Judith Selby Lang’s website states that she “is an artist committed to the creation of positive symbols and life-affirming images to help energize the conversation about social, political and environmental issues.” This is a perfect description of the uplifting and transformative nature of her multi-dimensional art practice as well as a reflection of her demeanor and personality—creative, positive, life-affirming, energetic, and openly communicative about critical concerns that affect us all.

Lang’s work includes artist’s books, mixed media objects, and a wide range of projects using plastic debris collected from 1000 yards of one beach on the Northern California coast. Lang has an extensive exhibition history. She currently has a large scale beach plastic installation in The Secret Life of Earth: Alive! Awake! (And possibly really Angry!) at the American Visionary Art Museum in Baltimore, Maryland; and will be showing in The Great Wave: Contemporary Art about the Ocean at the Bedford Gallery in Walnut Creek, California in early 2020. Her current project is creating a wedding dress made from recovered plastic bags for exhibition in Castaways: Art from the Material World at The Bateman Foundation in Victoria, British Columbia, which opens in Spring of 2020.
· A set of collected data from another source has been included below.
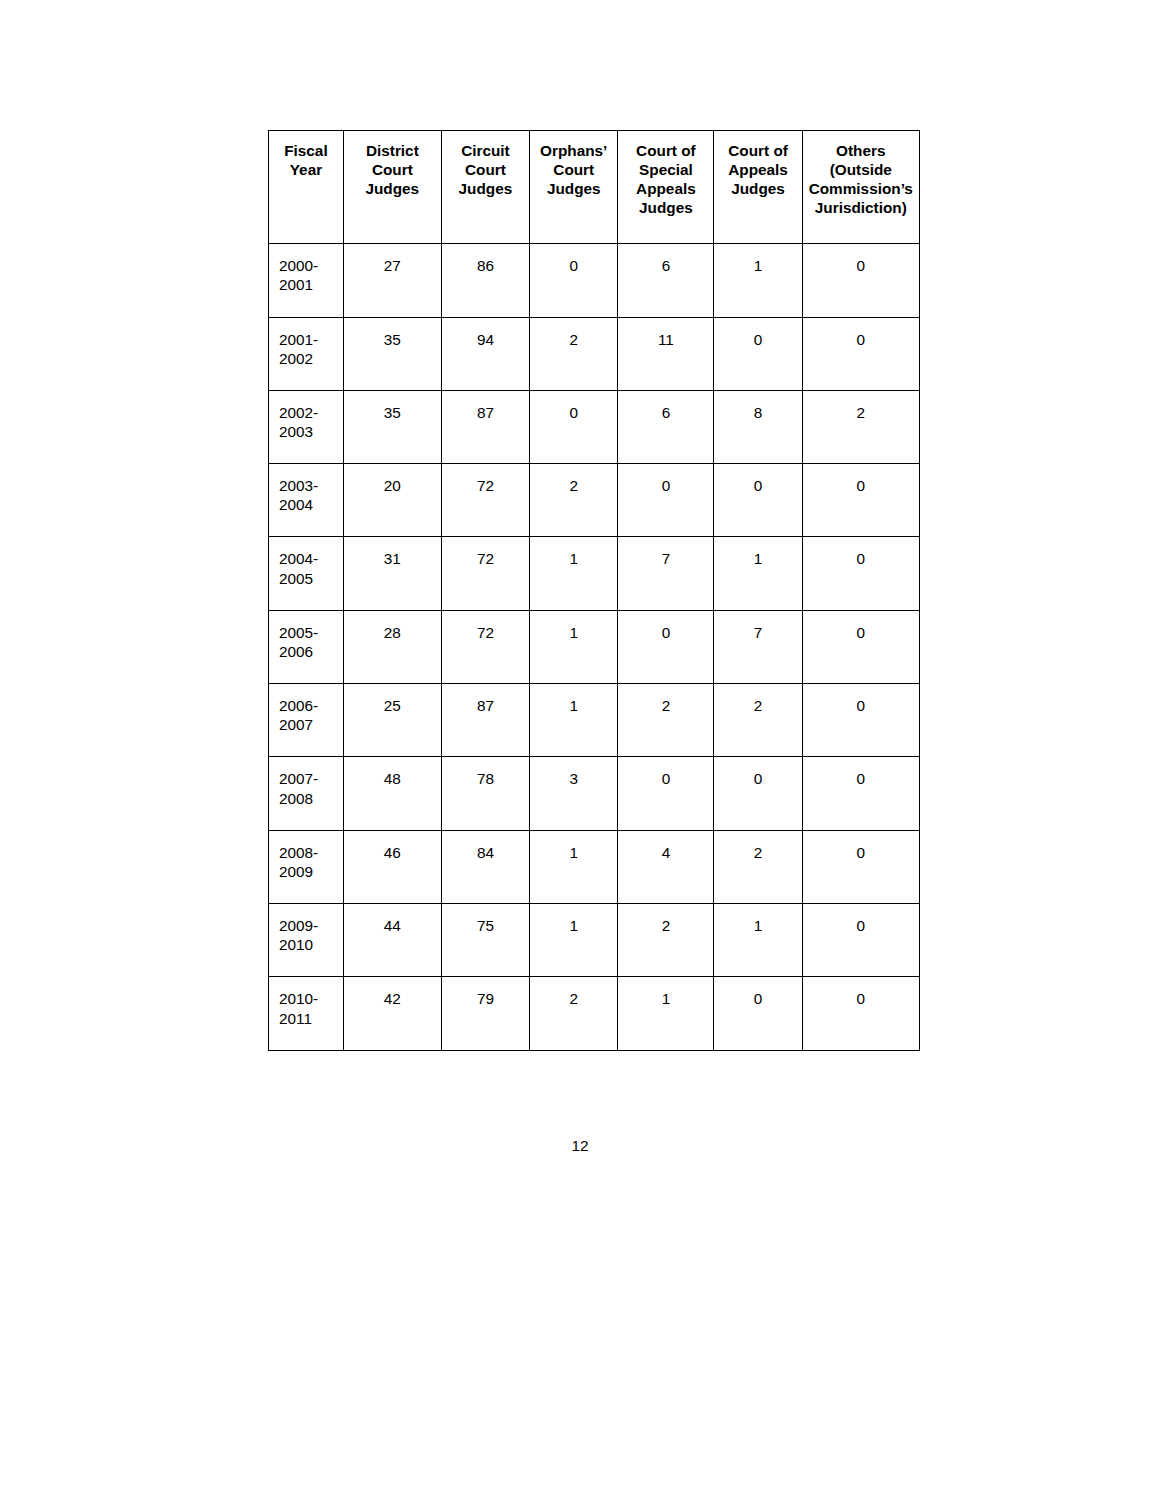| Fiscal Year | District Court Judges | Circuit Court Judges | Orphans’ Court Judges | Court of Special Appeals Judges | Court of Appeals Judges | Others (Outside Commission’s Jurisdiction) |
| --- | --- | --- | --- | --- | --- | --- |
| 2000-2001 | 27 | 86 | 0 | 6 | 1 | 0 |
| 2001-2002 | 35 | 94 | 2 | 11 | 0 | 0 |
| 2002-2003 | 35 | 87 | 0 | 6 | 8 | 2 |
| 2003-2004 | 20 | 72 | 2 | 0 | 0 | 0 |
| 2004-2005 | 31 | 72 | 1 | 7 | 1 | 0 |
| 2005-2006 | 28 | 72 | 1 | 0 | 7 | 0 |
| 2006-2007 | 25 | 87 | 1 | 2 | 2 | 0 |
| 2007-2008 | 48 | 78 | 3 | 0 | 0 | 0 |
| 2008-2009 | 46 | 84 | 1 | 4 | 2 | 0 |
| 2009-2010 | 44 | 75 | 1 | 2 | 1 | 0 |
| 2010-2011 | 42 | 79 | 2 | 1 | 0 | 0 |
12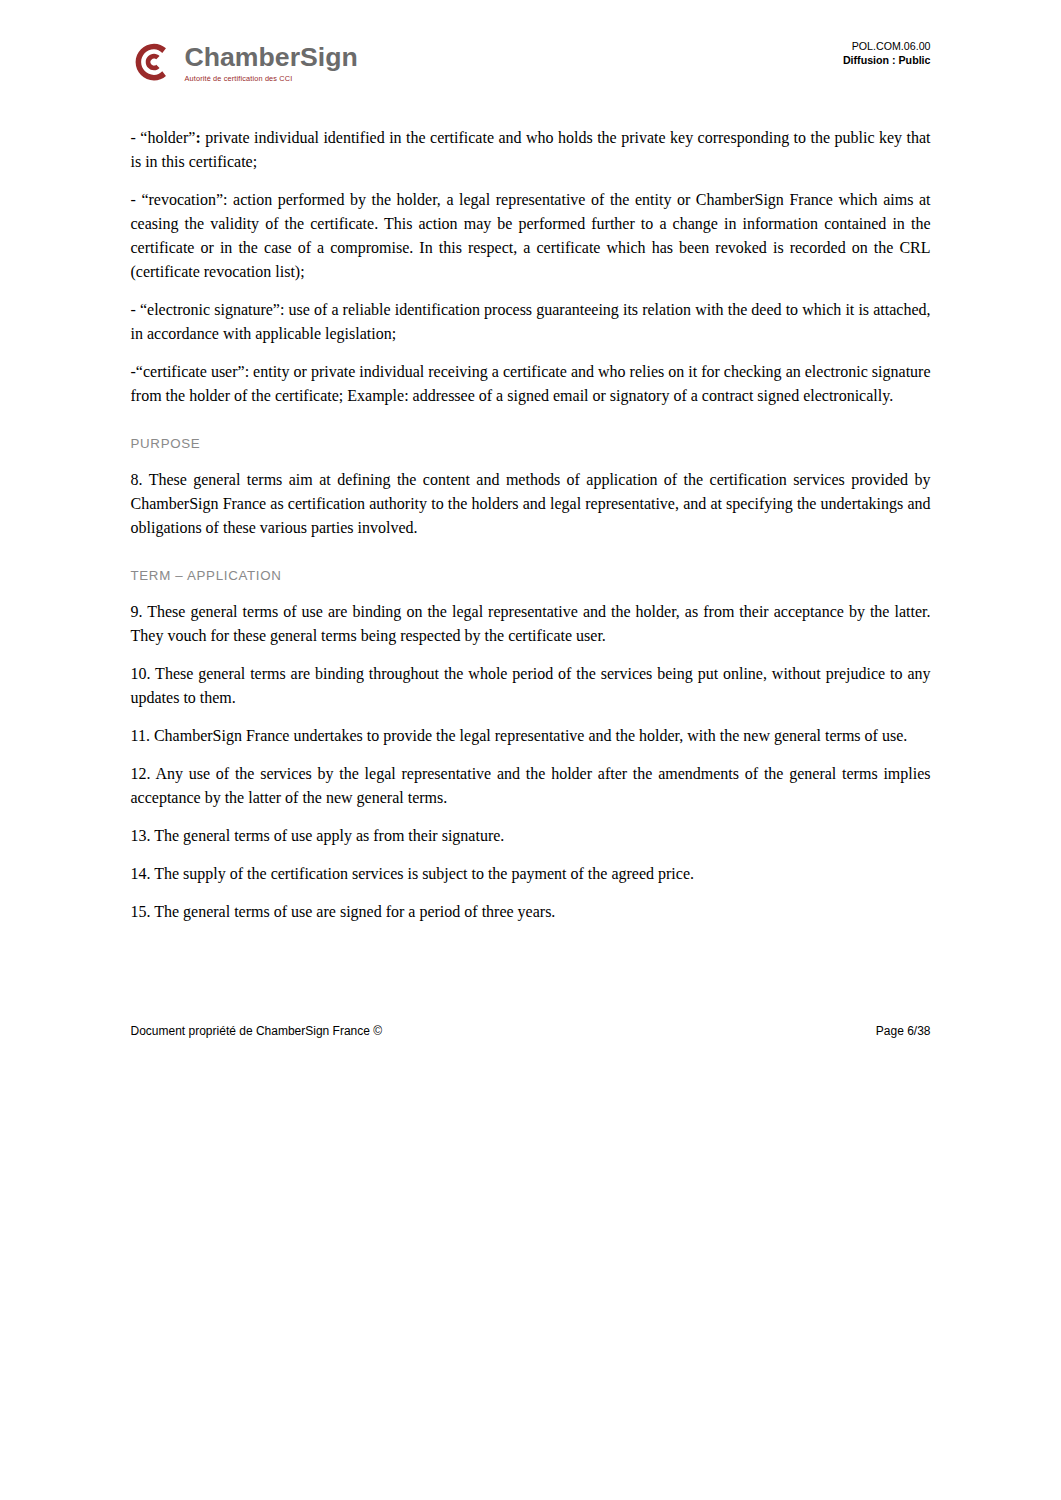Chamber Sign
Autorité de certification des CCI
POL.COM.06.00
Diffusion : Public
- “holder”: private individual identified in the certificate and who holds the private key corresponding to the public key that is in this certificate;
- “revocation”: action performed by the holder, a legal representative of the entity or ChamberSign France which aims at ceasing the validity of the certificate. This action may be performed further to a change in information contained in the certificate or in the case of a compromise. In this respect, a certificate which has been revoked is recorded on the CRL (certificate revocation list);
- “electronic signature”: use of a reliable identification process guaranteeing its relation with the deed to which it is attached, in accordance with applicable legislation;
-“certificate user”: entity or private individual receiving a certificate and who relies on it for checking an electronic signature from the holder of the certificate; Example: addressee of a signed email or signatory of a contract signed electronically.
Purpose
8. These general terms aim at defining the content and methods of application of the certification services provided by ChamberSign France as certification authority to the holders and legal representative, and at specifying the undertakings and obligations of these various parties involved.
Term – Application
9. These general terms of use are binding on the legal representative and the holder, as from their acceptance by the latter. They vouch for these general terms being respected by the certificate user.
10. These general terms are binding throughout the whole period of the services being put online, without prejudice to any updates to them.
11. ChamberSign France undertakes to provide the legal representative and the holder, with the new general terms of use.
12. Any use of the services by the legal representative and the holder after the amendments of the general terms implies acceptance by the latter of the new general terms.
13. The general terms of use apply as from their signature.
14. The supply of the certification services is subject to the payment of the agreed price.
15. The general terms of use are signed for a period of three years.
Document propriété de ChamberSign France ©
Page 6/38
Lang has a BA from Pitzer College and an MA in Interdisciplinary Studies in Creative Arts from San Francisco State University. She spent many years teaching art in a variety of North Bay (California) venues before turning her focus to the studio full time. With a barn full of beach plastic—washed, sorted and boxed—collected over the years, Lang has an immense body of work, both independent and collaborative, which reflects our times while engaging viewers from all walks of life in conversations regarding possibilities for improving our environment.

We visited on a bright fall afternoon in her rural Forest Knolls studio, just a short drive to Kehoe Beach.

Nanette: How did you come to art?

Judith: Defining myself as an artist was a long time in coming. I thought I would never have the patience to be an artist. People have this preconception that art is a wild and spontaneous activity but don’t know that after the flash of inspiration sometimes a long and tedious effort is required to realize the vision.

I grew up in a family that was art friendly. My dad and mom both painted. We went regularly to the art museum. In 1962 my parents took me to the Dallas Museum of Art where I saw Andrew Wyeth’s painting That Gentleman.

The painting drew many to the museum—there were long lines with stanchions and velvet ropes to control the crowds. Was it because curious onlookers wanted a glimpse of a painting of a black man? Mind you it was a simple scene of a black man seated, in dusky light, in a moment of repose. It’s of Wyeth’s neighbor Tom Clark. To me it seemed a radical move for the museum to exhibit a painting of a black man especially at a time when segregation still existed in the South. I remember water fountains with signs for whites only, for blacks only. This was 1962, years before the Voting Rights Act of 1965 and the Civil Rights Act of 1968. Perhaps it was the shock to the public that the museum had purchased the painting or maybe, it was, as I would like to think, that there was tremendous interest in seeing a masterwork by a great American artist. Either way there were people, lots of people waiting for their turn to view the painting.

The line moved slowly in a kind of reverential prayer and when it was my turn I stepped up in front of the painting to gaze with wonder not only at the power of the image but also the incredible finesse of the brush work. Something in my young heart was deeply moved. At that moment I made a commitment to art. I made my pledge to become an artist. That an image could have such an incredible impact on me and the people who had come to the museum was something that I too wanted to accomplish. On that day, at age twelve, I knew that I wanted to do something that would make a difference—to make art that would shine a light on injustice in the world.